Sur la subvention d'État, un peu plus de 2 milliards sont consacrés à la masse salariale – soit effectivement 80 % de la subvention d'État. Autrement dit, à budget constant – ce qui est déjà positif dans les conditions économiques actuelles – nous devons tenter de limiter la croissance de la masse salariale si nous voulons conserver de l'argent pour les grands équipements, les grandes infrastructures de recherche, le soutien de base aux laboratoires, etc. Or cette masse croît spontanément de 1 % à 2 % par an, à effectifs constants. C'est l'équation que je dois résoudre : je ne vote pas le budget ! Bien sûr, je souhaiterais, comme mes amis allemands, que mon budget augmente de 5 % une année, de 3 % seulement la suivante, puis à nouveau de 5 % ! Je peux rêver, mais je dois regarder la réalité de notre pays. Et je souligne encore que l'État fait l'effort de maintenir notre budget, quand nos collègues espagnols ont vu le leur diminuer de 50 % en quelques années.

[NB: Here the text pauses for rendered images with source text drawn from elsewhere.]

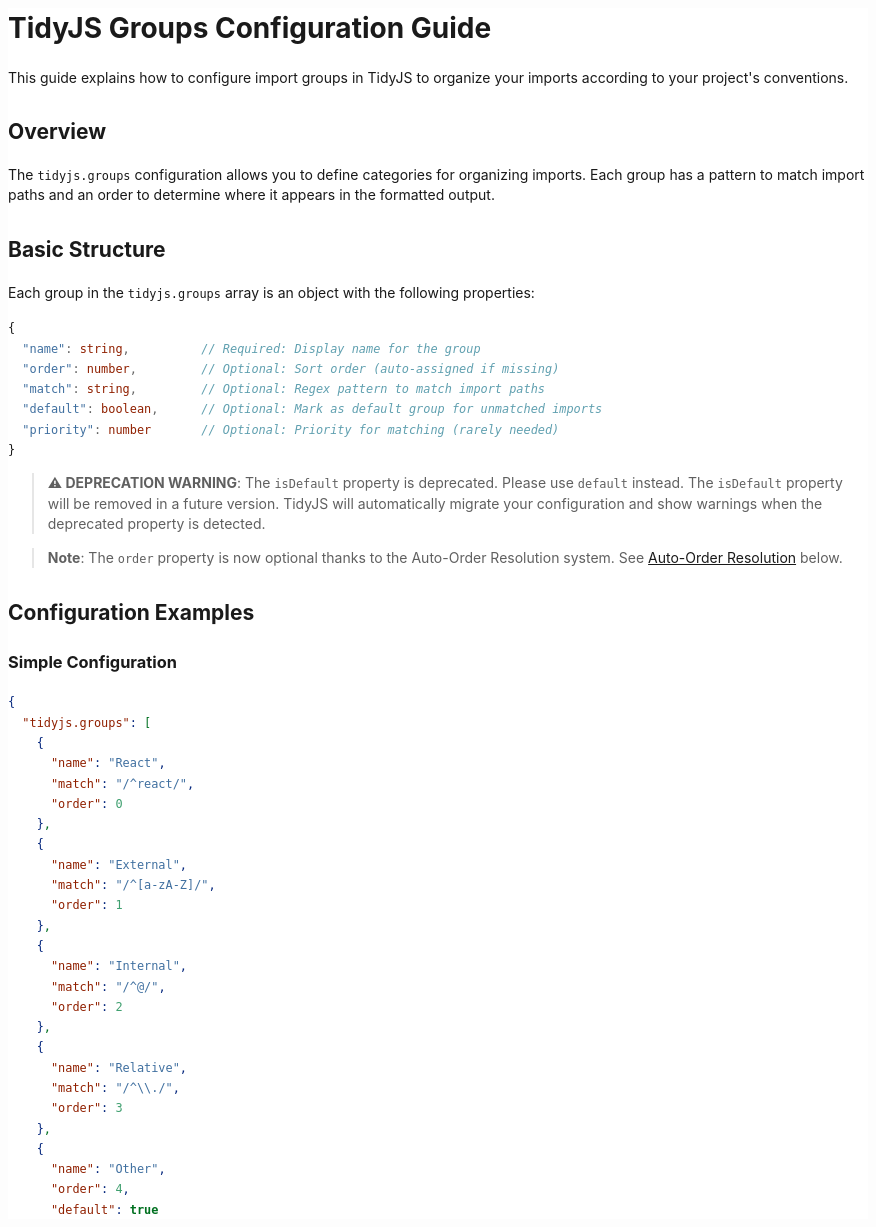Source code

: # TidyJS Groups Configuration Guide

This guide explains how to configure import groups in TidyJS to organize your imports according to your project's conventions.

## Overview

The `tidyjs.groups` configuration allows you to define categories for organizing imports. Each group has a pattern to match import paths and an order to determine where it appears in the formatted output.

## Basic Structure

Each group in the `tidyjs.groups` array is an object with the following properties:

```typescript
{
  "name": string,          // Required: Display name for the group
  "order": number,         // Optional: Sort order (auto-assigned if missing)
  "match": string,         // Optional: Regex pattern to match import paths
  "default": boolean,      // Optional: Mark as default group for unmatched imports
  "priority": number       // Optional: Priority for matching (rarely needed)
}
```

> **⚠️ DEPRECATION WARNING**: The `isDefault` property is deprecated. Please use `default` instead. The `isDefault` property will be removed in a future version. TidyJS will automatically migrate your configuration and show warnings when the deprecated property is detected.

> **Note**: The `order` property is now optional thanks to the Auto-Order Resolution system. See [Auto-Order Resolution](#auto-order-resolution) below.

## Configuration Examples

### Simple Configuration

```json
{
  "tidyjs.groups": [
    {
      "name": "React",
      "match": "/^react/",
      "order": 0
    },
    {
      "name": "External",
      "match": "/^[a-zA-Z]/",
      "order": 1
    },
    {
      "name": "Internal",
      "match": "/^@/",
      "order": 2
    },
    {
      "name": "Relative",
      "match": "/^\\./",
      "order": 3
    },
    {
      "name": "Other",
      "order": 4,
      "default": true
```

Pour maîtriser la masse salariale, je n'ai pas d'autre choix que de baisser le niveau d'emploi. Celui-ci a diminué, je l'ai dit, en faisant porter l'effort sur les CDD payés sur la subvention d'État, afin de maintenir autant que possible l'emploi titulaire. Voilà la politique que je mène aujourd'hui au CNRS. On peut en imaginer d'autres, comme l'arrêt des recrutements – ce qui serait catastrophique – ou au contraire l'affectation de tout le budget des soutiens de base aux laboratoires à la masse salariale ! Vous le voyez, il faut trouver les bons compromis.

S'agissant enfin de l'INIST, cela fait trois ans que je cherche à sortir cet institut de l'ornière. Pendant un long moment, vous le savez, l'INIST était un bateau ivre, avec énormément de personnels très compétents, mais des missions extrêmement mal définies ; et la direction du CNRS ne s'y intéressait pas du tout. Aujourd'hui, l'information scientifique et technique évolue de façon extraordinaire et les missions de l'INIST sont en cours de redéfinition. Je comprends l'impatience des personnels, mais il nous faut encore du temps : nous n'avons pas trouvé immédiatement le bon directeur pour mener cette évolution. Aujourd'hui, nous avons un plan d'action pour la formation scientifique et technique ; nous avons prévu des réunions avec les personnels ; nous avons mis en place un conseil de gestion de l'INIST. Des restructurations étaient nécessaires et on a tardé à les mettre en place. Nous nous en occupons. Il y aura sans doute des pertes d'emplois, mais nous nous sommes engagés à permettre aux personnels de demeurer sur le site nancéien. Je suis désolé de ce qui se passe à l'INIST, car nous n'avons vraiment aucune volonté de nous débarrasser de cet institut, bien au contraire : il demeure un outil extrêmement utile pour le CNRS et pour la nation.